Tensorboard

KubeDL can attach a tensorboard to a running tensorflow job. Users can visualize the tensorflow job with the tensorboard.

To use tensorboard, users must ensure that the tensorflow job logs are created and stored in a kubernetes remote volume (emptyDir, hostPath and local volume are not supported) and the tensorboard pod can mount the volume.

Users can set the tensorboard config in the job’s annotation with key kubedl.io/tensorboard-config as below. After that, users can access the tensorboard through this URL http://<ingress host>/<ingress pathPrefix>/<job namespace>/<job name>.

For example:

    apiVersion: "training.kubedl.io/v1alpha1"
    kind: "TFJob"
    metadata:
      name: "mnist"
      namespace: kubedl
      annotations:
 +      kubedl.io/tensorboard-config: '{"logDir":"/var/log/training","ttlSecondsAfterJobFinished":3600,"ingressSpec":{"host":"locahost","pathPrefix":"/tb"}}'
    spec:
      cleanPodPolicy: None
      tfReplicaSpecs:
        ...

A full list of supported options are:

{
    "logDir": "xxx",            // the path of the tensorflow job logs (required).
    "ttlSecondsAfterJobFinished": 3600,     // the TTL to clean up the tensorboard after the job is finished (required).
    "image": "xxx",             // the image of the tensorboard, default value is the job's image (optional).
    "ingressSpec": {            // the ingress of the tensorboard (required).
        "host": "xxx",          // the ingress host (required).
        "pathPrefix": "xxx",    // the pathPrefix will be set to the ingress path with the pattern: <pathPrefix>/<job namespace>/<job name> (required).
        "annotations": {        // the annotations of the ingress (optional).
            "xxx": "xxx"
        }
    }
}

> What this task involves
Reproduce verbatim the passage of the KubeDL tensorboard text that begins at the words "namespace: kubedl" and stops after "is finished (required).".

> Information supplied

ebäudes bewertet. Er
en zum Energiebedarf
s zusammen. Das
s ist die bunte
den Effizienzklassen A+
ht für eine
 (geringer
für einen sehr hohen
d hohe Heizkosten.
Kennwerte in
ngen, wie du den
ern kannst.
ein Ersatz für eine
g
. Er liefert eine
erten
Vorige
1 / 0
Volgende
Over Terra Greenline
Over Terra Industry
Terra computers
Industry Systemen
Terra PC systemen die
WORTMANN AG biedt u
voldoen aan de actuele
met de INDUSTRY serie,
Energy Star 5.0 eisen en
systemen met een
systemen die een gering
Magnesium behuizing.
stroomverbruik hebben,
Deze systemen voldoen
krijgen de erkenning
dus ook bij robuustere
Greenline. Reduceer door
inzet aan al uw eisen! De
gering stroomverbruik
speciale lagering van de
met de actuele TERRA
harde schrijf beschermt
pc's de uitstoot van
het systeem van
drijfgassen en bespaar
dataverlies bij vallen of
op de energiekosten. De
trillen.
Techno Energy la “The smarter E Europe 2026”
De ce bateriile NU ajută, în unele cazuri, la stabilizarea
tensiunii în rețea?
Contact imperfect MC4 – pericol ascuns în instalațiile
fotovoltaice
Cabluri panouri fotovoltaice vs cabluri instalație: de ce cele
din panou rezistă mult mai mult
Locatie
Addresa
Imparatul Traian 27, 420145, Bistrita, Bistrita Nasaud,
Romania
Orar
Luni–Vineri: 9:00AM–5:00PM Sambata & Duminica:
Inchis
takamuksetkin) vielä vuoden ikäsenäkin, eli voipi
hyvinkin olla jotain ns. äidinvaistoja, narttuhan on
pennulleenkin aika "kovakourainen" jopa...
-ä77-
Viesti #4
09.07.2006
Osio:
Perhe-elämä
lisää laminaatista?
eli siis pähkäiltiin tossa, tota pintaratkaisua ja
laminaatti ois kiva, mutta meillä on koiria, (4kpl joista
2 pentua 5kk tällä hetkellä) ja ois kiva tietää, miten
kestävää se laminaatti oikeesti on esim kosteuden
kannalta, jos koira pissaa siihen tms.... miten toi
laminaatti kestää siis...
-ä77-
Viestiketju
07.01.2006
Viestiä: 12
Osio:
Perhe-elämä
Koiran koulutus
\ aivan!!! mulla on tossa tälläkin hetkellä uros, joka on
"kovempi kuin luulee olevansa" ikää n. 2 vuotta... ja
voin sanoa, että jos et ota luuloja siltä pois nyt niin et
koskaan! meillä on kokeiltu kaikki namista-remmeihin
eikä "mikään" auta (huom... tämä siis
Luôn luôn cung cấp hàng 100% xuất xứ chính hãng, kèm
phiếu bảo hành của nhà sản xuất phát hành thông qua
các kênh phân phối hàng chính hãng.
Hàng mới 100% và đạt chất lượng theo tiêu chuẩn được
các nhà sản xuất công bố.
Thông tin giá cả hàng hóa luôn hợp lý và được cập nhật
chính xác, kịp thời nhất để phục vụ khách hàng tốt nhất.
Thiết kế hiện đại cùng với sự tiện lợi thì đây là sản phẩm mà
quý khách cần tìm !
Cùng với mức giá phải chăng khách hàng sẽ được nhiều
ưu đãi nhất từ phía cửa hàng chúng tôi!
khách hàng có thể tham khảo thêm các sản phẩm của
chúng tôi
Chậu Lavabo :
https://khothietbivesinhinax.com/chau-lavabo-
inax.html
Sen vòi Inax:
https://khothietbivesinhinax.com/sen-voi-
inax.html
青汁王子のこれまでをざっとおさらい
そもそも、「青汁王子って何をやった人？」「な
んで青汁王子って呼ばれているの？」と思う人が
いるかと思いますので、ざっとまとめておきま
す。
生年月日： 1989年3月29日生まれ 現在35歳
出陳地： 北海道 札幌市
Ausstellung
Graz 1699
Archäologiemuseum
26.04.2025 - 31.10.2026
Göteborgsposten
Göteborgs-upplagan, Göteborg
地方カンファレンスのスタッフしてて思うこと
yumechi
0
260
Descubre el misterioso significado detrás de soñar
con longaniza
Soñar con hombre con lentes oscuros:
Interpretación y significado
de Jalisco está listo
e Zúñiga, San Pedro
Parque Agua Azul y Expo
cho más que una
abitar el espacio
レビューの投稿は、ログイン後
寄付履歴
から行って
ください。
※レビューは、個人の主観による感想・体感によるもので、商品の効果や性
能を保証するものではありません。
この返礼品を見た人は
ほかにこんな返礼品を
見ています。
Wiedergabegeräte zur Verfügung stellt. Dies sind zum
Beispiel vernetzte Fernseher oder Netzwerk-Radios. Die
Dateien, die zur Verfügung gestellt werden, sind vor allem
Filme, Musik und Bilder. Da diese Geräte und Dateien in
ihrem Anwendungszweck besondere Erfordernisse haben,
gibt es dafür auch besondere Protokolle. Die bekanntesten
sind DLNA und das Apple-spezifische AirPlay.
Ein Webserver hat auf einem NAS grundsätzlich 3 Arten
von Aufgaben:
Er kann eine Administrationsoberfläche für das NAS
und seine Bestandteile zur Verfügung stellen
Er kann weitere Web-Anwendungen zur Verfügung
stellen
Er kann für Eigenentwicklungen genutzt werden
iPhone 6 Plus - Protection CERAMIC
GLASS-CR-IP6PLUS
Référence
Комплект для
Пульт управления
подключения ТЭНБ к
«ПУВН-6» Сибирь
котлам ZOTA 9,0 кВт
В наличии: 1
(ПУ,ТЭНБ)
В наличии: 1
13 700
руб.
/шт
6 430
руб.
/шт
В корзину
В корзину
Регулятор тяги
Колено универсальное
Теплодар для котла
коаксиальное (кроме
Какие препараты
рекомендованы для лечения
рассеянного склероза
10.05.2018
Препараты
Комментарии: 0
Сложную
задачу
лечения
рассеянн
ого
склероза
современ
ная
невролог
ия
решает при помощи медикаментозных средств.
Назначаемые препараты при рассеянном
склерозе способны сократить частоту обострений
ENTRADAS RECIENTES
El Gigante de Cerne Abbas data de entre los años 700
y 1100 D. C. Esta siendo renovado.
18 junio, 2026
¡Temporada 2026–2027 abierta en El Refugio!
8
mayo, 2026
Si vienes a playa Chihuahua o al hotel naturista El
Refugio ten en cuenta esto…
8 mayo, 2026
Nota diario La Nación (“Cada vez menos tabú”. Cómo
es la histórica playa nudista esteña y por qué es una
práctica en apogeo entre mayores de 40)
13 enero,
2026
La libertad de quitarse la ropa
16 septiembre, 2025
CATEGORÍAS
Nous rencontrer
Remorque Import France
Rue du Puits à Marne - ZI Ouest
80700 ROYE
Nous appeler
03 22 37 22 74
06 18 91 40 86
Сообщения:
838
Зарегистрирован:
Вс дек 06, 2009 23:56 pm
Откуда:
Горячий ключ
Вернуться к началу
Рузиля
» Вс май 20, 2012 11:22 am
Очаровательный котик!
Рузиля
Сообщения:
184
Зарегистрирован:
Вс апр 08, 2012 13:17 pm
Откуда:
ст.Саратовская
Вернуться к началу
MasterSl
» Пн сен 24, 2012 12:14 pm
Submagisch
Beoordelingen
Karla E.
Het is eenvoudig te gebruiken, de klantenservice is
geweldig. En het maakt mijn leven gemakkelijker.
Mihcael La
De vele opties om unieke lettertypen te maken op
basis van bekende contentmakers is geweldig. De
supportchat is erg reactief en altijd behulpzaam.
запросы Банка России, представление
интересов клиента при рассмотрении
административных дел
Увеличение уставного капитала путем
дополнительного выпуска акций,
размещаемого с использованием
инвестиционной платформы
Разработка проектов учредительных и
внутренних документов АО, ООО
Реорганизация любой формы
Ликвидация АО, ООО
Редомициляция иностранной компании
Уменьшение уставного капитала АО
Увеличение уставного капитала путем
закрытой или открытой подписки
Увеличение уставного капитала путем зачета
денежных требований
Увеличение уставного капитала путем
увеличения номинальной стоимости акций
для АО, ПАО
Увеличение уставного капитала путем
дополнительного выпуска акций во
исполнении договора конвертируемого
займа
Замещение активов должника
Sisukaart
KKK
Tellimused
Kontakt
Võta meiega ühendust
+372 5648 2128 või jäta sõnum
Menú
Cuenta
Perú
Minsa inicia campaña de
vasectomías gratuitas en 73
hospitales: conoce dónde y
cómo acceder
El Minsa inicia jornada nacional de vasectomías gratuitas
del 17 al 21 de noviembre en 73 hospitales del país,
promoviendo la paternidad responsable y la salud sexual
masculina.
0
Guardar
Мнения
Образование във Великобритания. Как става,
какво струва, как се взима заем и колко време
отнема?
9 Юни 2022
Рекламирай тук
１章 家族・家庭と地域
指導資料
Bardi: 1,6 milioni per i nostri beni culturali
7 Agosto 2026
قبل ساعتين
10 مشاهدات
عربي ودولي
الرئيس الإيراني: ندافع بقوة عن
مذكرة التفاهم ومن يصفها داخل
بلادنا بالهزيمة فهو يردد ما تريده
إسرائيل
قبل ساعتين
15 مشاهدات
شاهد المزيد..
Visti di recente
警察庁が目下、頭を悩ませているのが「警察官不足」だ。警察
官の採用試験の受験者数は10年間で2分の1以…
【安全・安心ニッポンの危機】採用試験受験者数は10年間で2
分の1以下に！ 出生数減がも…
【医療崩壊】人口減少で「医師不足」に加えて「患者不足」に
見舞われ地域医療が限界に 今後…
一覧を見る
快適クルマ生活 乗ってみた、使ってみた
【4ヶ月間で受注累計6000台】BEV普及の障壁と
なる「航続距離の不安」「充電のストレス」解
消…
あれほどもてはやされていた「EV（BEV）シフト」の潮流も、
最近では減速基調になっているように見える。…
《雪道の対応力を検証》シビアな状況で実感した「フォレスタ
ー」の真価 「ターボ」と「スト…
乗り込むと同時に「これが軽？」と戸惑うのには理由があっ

> Your solution
namespace: kubedl
      annotations:
 +      kubedl.io/tensorboard-config: '{"logDir":"/var/log/training","ttlSecondsAfterJobFinished":3600,"ingressSpec":{"host":"locahost","pathPrefix":"/tb"}}'
    spec:
      cleanPodPolicy: None
      tfReplicaSpecs:
        ...

A full list of supported options are:

{
    "logDir": "xxx",            // the path of the tensorflow job logs (required).
    "ttlSecondsAfterJobFinished": 3600,     // the TTL to clean up the tensorboard after the job is finished (required).